ENTRIES SUPPLIED:
==========
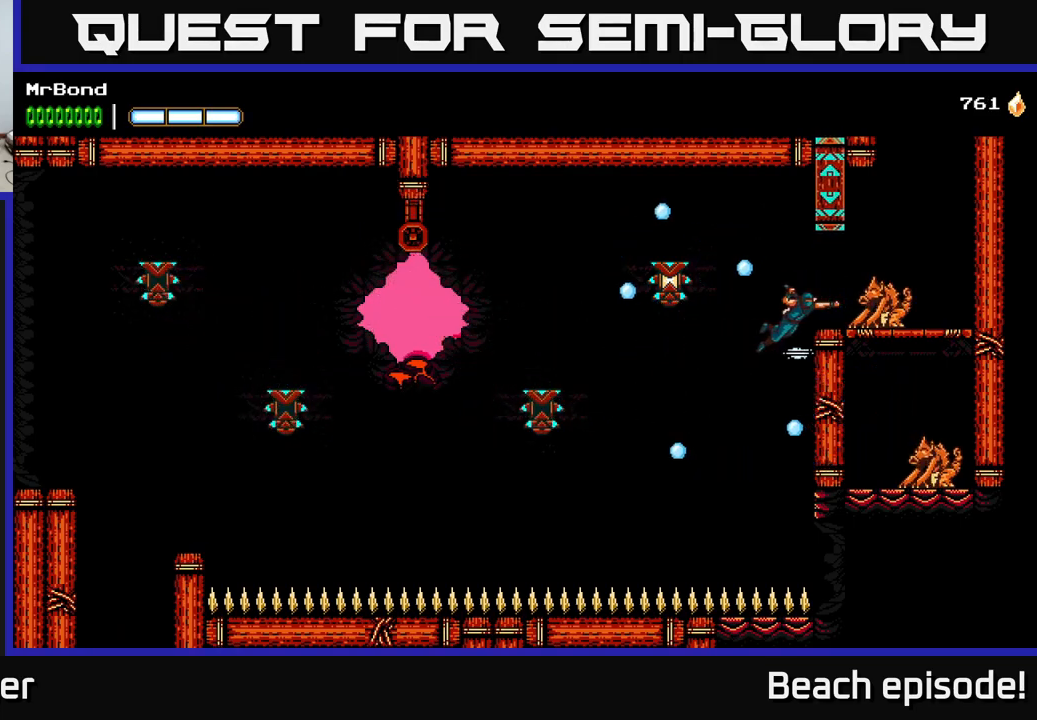
{"buttons": ["DPAD_RIGHT"], "left_stick": "center", "events": [[183, "A", "down"], [300, "A", "up"], [300, "X", "down"], [350, "X", "up"]]}
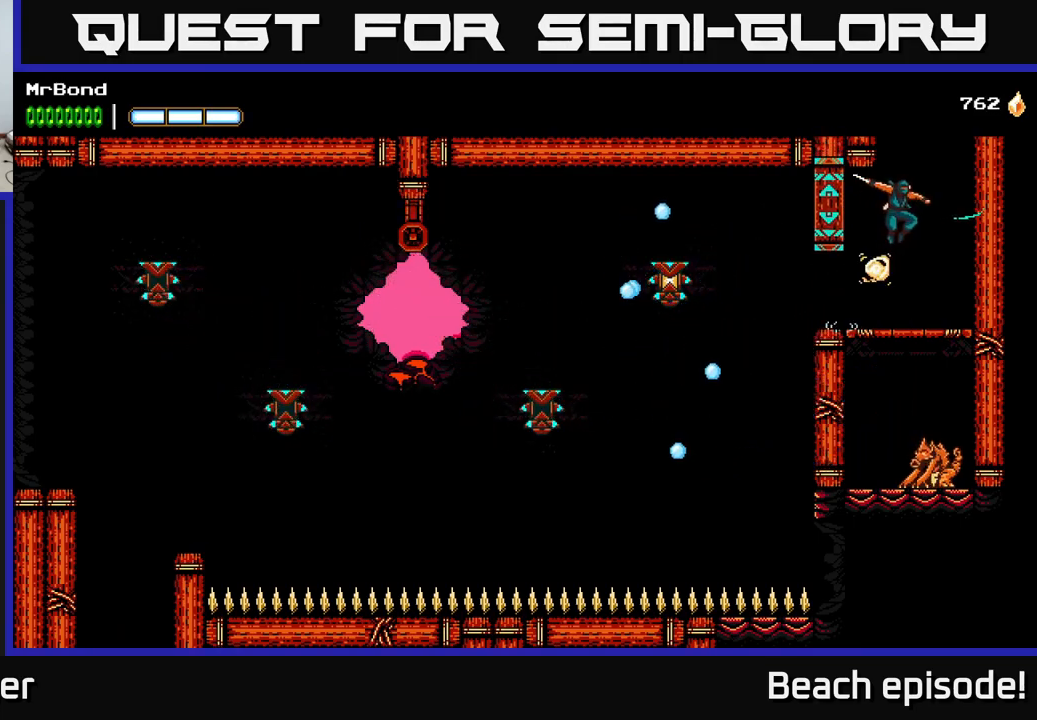
{"buttons": ["DPAD_RIGHT"], "left_stick": "center", "events": [[167, "A", "down"], [300, "A", "up"]]}
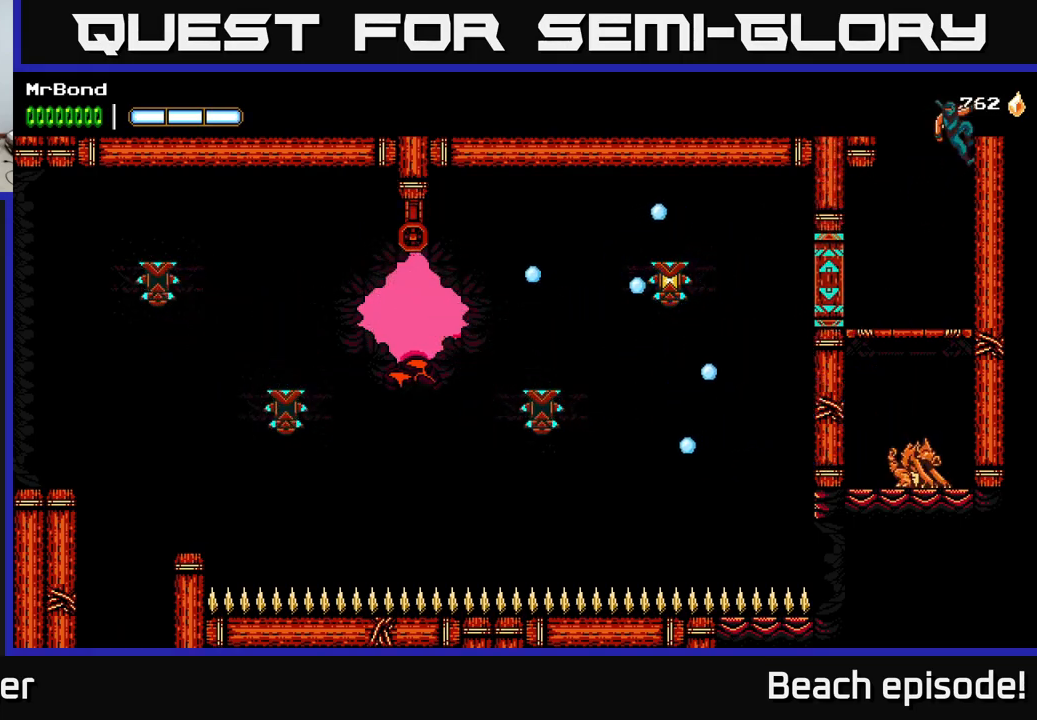
{"buttons": ["DPAD_LEFT"], "left_stick": "center", "events": [[67, "A", "down"], [117, "DPAD_RIGHT", "up"], [133, "DPAD_LEFT", "down"], [450, "A", "up"]]}
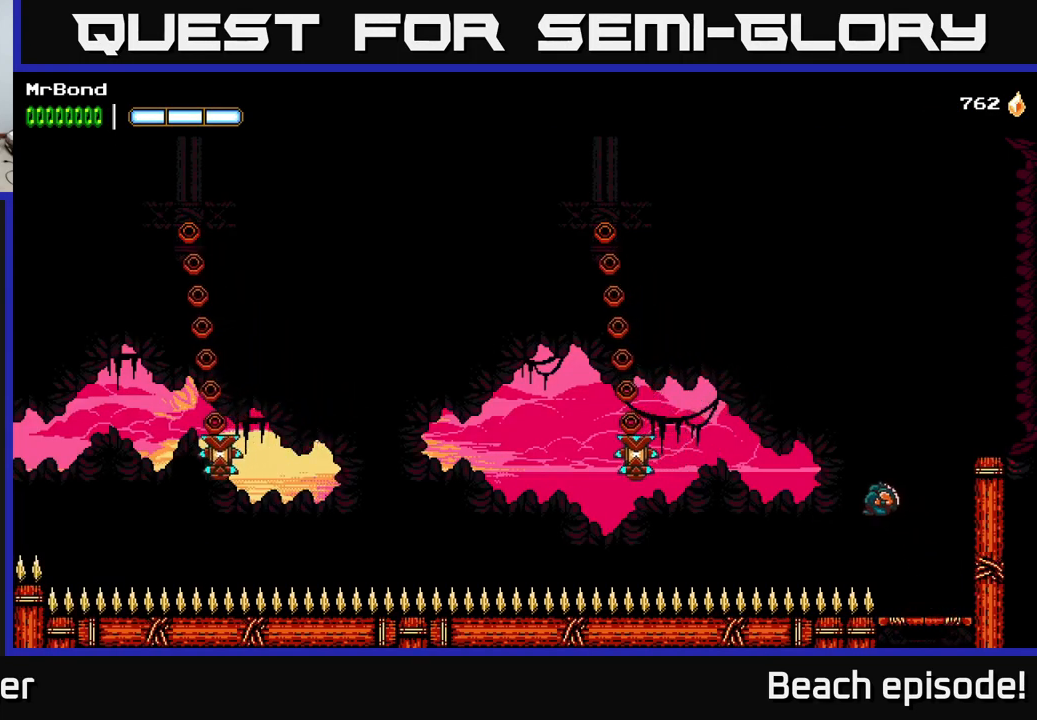
{"buttons": ["DPAD_RIGHT"], "left_stick": "center", "events": [[83, "DPAD_LEFT", "up"], [100, "DPAD_RIGHT", "down"], [117, "A", "down"], [333, "A", "up"]]}
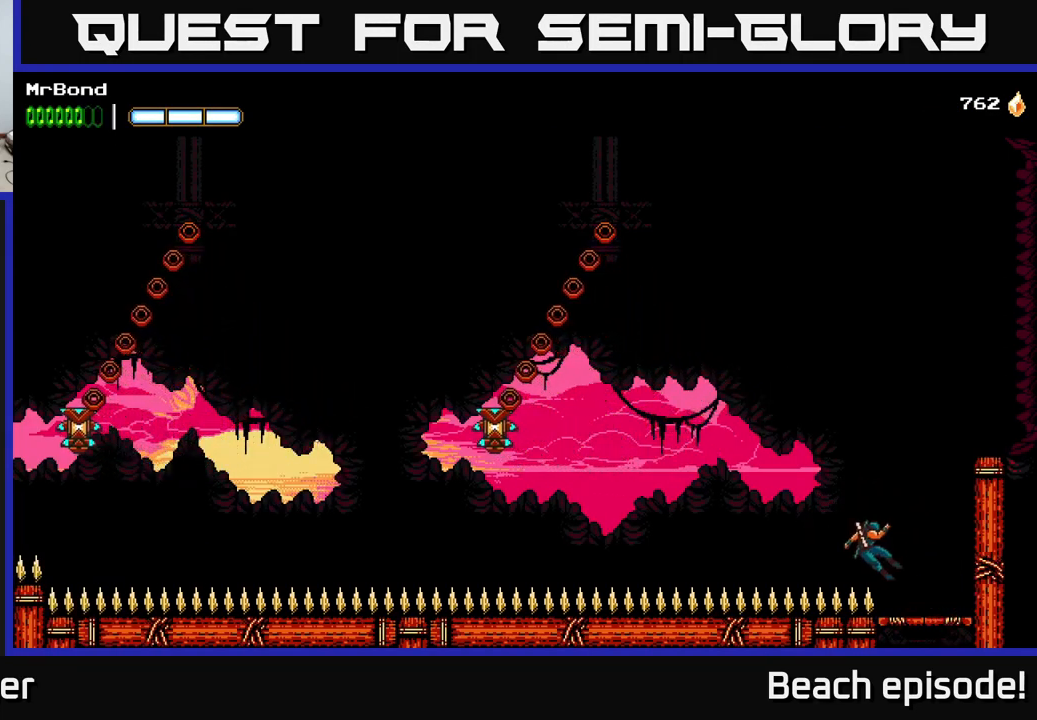
{"buttons": ["A"], "left_stick": "center", "events": [[317, "DPAD_RIGHT", "up"], [500, "A", "down"]]}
==========
Set the listing down again exactly, skipping each picture.

{"buttons": ["DPAD_RIGHT"], "left_stick": "center", "events": [[183, "A", "down"], [300, "A", "up"], [300, "X", "down"], [350, "X", "up"]]}
{"buttons": ["DPAD_RIGHT"], "left_stick": "center", "events": [[167, "A", "down"], [300, "A", "up"]]}
{"buttons": ["DPAD_LEFT"], "left_stick": "center", "events": [[67, "A", "down"], [117, "DPAD_RIGHT", "up"], [133, "DPAD_LEFT", "down"], [450, "A", "up"]]}
{"buttons": ["DPAD_RIGHT"], "left_stick": "center", "events": [[83, "DPAD_LEFT", "up"], [100, "DPAD_RIGHT", "down"], [117, "A", "down"], [333, "A", "up"]]}
{"buttons": ["A"], "left_stick": "center", "events": [[317, "DPAD_RIGHT", "up"], [500, "A", "down"]]}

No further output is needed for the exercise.